Kitten Training: What to Expect
Most pet owners know about the challenges associated with training a puppy, but cats need training too! Particularly when cats are still kittens, curious and playful little things who need guidance just like any human baby or other young animal, they require a great deal of conscientious care and direction.
That’s where you come in!
The task of researching how to train a kitten can certainly be daunting, but learning about a few essential things you’ll need from day one is a great place to start.
Choosing an Appropriate Carrier
Helping your new kitten grow accustomed to travel is important, as they’ll have plenty of veterinary appointments and other reasons to require transportation in a pet carrier as they grow older. You might say that this is the first opportunity for you to teach your kitten a useful life skill! However, choosing a carrier is more than just training—it’s about safety for you and your cat, too.
First, the carrier should be large enough for your kitten to have a full range of movement inside. This means your kitten should be able to stand up and turn around, for instance. A good rule of thumb when picking a carrier is that it should be roughly one and a half times your cat’s size.
Yes, this means you’ll need to upgrade your carrier as your kitten matures, because choosing a carrier that’s too big could be uncomfortable for a kitten and lead to extra jostle during travel.
Aside from size, check for safety features that promote ease of use and comfort for your cat. Make sure the carrier you choose is easy to clean, well-ventilated, and equipped with a removable top.
How to Keep Your Kitten Coming Home
The next thing you’ll want to tackle on your kitten training agenda is helping your kitten understand that your house is home. While this is particularly relevant if you plan to allow your new feline friend to enjoy the great outdoors, it’s equally critical for indoor cats, too! Mistakes happen, and cats are sneaky—it’s likely that their curiosity will overcome them and they’ll attempt to slip outside on occasion.
To anchor your kitten to you and your home:
- Only allow your kitten to exit through a single door in your home, and choose a door aside from the front door, if possible.

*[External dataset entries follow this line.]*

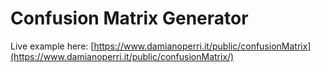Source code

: # Confusion Matrix Generator
Live example here: [https://www.damianoperri.it/public/confusionMatrix](https://www.damianoperri.it/public/confusionMatrix/)
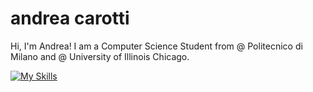 # andrea carotti

Hi, I'm Andrea!
I am a Computer Science Student from @ Politecnico di Milano and @ University of Illinois Chicago.

[![My Skills](https://skillicons.dev/icons?i=c,dart,flutter,go,grafana,java,eclipse,js,ocaml,py,sqlite,html,mongodb,mysql,figma)](https://skillicons.dev)
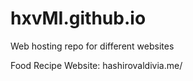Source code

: # hxvMI.github.io
 Web hosting repo for different websites

 Food Recipe Website: hashirovaldivia.me/
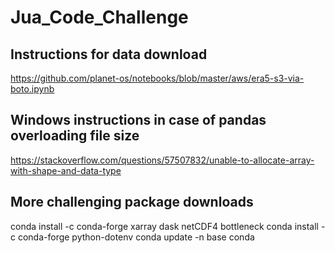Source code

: # Jua_Code_Challenge

## Instructions for data download

https://github.com/planet-os/notebooks/blob/master/aws/era5-s3-via-boto.ipynb

## Windows instructions in case of pandas overloading file size

https://stackoverflow.com/questions/57507832/unable-to-allocate-array-with-shape-and-data-type

## More challenging package downloads

conda install -c conda-forge xarray dask netCDF4 bottleneck
conda install -c conda-forge python-dotenv
conda update -n base conda
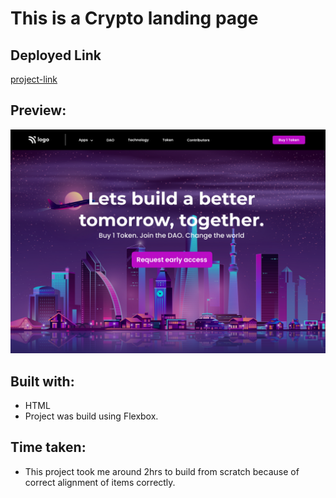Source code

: # This is a Crypto landing page

## Deployed Link

[project-link](https://phani-sai-project-05.netlify.app/)

## Preview:

![Desktop view](./5.png)

## Built with:

- HTML
- Project was build using Flexbox.


## Time taken:

- This project took me around 2hrs to build from scratch because of correct alignment of items correctly.



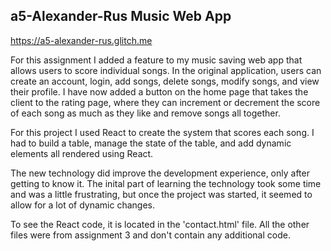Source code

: ## a5-Alexander-Rus Music Web App

https://a5-alexander-rus.glitch.me

For this assignment I added a feature to my music saving web app that allows users to score individual songs. In the original application, users can create an account, login, add songs, delete songs, modify songs, and view their profile. I have now added a button on the home page that takes the client
to the rating page, where they can increment or decrement the score of each song as much as they like and remove songs all together.

For this project I used React to create the system that scores each song. I had to build a table, manage the state of the table, and add dynamic elements
all rendered using React. 

The new technology did improve the development experience, only after getting to know it. The inital part of learning the technology took some time and was a little frustrating, but once the project was started, it seemed to allow for a lot of dynamic changes. 

To see the React code, it is located in the 'contact.html' file. All the other files were from assignment 3 and don't contain any additional code.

Encourage a home-seeking kitty to re-enter the house from any door.
- Praise your kitten with pets and treats whenever it approaches you, encouraging comfort in your presence and promoting a sense of safety that’s centred on you, the new cat parent.
- When bringing your kitten back inside, open a door and urge it to walk in on its own rather than picking up your kitten and doing the work yourself.
Training your kitten to use the litter box should start right away—a kitten’s need to pee and poo won’t wait for you to get started!
As you introduce your kitten to its new home, make the litter box a featured part of the house tour.
You’ll want to place it somewhere separate from the kitten’s dining area (wherever you place food and water dishes) and preferably in a private location. This will encourage your kitten to use the litter box on its own, but don’t count on kitten instinct alone!
Help the newest member of your family learn to use its litter box by picking up your kitten and placing it in the litter box after meals and after playtime.
Keeping the litter box clean and tidy will also encourage your kitten to use the toilet appropriately—dispose of waste in the box at least once a day, and replace the litter entirely for a more thorough clean at least once a week. No kitten will want to use a filthy litter pan!
Maintaining an Appropriate Diet
As they grow and develop into adult cats, kittens have unique dietary needs. It’s particularly important that you make sure you are meeting those dietary requirements while training them to eat and drink from bowls and rewarding them for training success with tasty treats.
Consulting with a veterinarian is the best way to make sure that your kitten is getting everything it needs to grow up into a healthy cat, but you can get started by:
- Choosing a pet food formulated particularly for kittens (which will contain extra calcium and phosphorus, for example).
- Feeding them treats that have been designed specifically for growth support and the development of healthy teeth and joints.
Check out these two healthy treat options for kittens:
Kitten training can indeed mean plenty of hard work, but you can’t put a price on the love your new family member will bring into your life. A little bit of patience at the beginning of your kitten’s journey with you will mean a whole lot of reward down the line!